An auditory saliency evaluation method according to claim 6,
The auditory saliency level is a value that is monotonically increasing with respect to the proportion of beat information corresponding to the sound to be evaluated in the series of beat information within the predetermined time interval, and the value is The larger the value, the higher the auditory saliency of the sound to be evaluated than the reference sound.
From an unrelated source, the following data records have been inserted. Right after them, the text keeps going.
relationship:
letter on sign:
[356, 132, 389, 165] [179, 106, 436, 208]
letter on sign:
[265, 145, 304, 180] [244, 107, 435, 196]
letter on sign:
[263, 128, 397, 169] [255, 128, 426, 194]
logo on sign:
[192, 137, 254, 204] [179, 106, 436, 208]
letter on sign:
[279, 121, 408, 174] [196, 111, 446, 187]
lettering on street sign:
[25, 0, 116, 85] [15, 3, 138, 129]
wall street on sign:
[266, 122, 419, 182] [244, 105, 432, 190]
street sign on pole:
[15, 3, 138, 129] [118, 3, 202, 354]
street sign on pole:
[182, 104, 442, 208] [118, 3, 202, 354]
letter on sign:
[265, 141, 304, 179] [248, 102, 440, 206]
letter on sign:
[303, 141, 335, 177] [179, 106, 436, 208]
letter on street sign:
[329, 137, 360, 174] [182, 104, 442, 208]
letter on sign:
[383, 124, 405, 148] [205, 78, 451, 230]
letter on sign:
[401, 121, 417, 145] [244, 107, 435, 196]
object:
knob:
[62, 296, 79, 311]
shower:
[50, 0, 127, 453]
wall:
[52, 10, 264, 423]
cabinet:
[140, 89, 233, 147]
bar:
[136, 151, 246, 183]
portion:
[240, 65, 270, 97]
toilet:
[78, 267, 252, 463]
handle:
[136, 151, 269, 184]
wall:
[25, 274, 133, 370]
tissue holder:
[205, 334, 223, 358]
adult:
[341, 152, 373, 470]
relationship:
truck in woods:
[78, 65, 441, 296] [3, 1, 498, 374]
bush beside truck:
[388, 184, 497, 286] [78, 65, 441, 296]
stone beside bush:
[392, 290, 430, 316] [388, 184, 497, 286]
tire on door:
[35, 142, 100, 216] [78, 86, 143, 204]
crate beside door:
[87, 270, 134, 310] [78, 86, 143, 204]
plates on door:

Auditory saliency evaluation method.

  An auditory saliency evaluation method according to claim 6,
  When the ratio of the beat information corresponding to the reference sound in the series of beat information within the predetermined time interval is greater than a predetermined ratio, the sound pressure level of the reference sound is reduced,
  The method further includes a control step of increasing the sound pressure level of the reference sound when the ratio of the beat information corresponding to the reference sound in the series of beat information within the predetermined time interval is smaller than the predetermined ratio. ,
  In the sound presenting step, the sound pressure level controlled in the control step until the ratio of the beat information corresponding to the reference sound in the series of beat information in the predetermined time interval becomes equal to the predetermined ratio. Repeatedly presenting the reference sound and the sound to be evaluated having a predetermined sound pressure level,
  The evaluation value calculating step corresponds to the sound pressure level of the reference sound when the ratio of the beat information corresponding to the reference sound in the series of beat information within the predetermined time interval is equal to the predetermined ratio. Is output as the auditory saliency level.
Auditory saliency evaluation method.

A program for causing a computer to function as the auditory saliency evaluation apparatus according to claim 1 or al 4.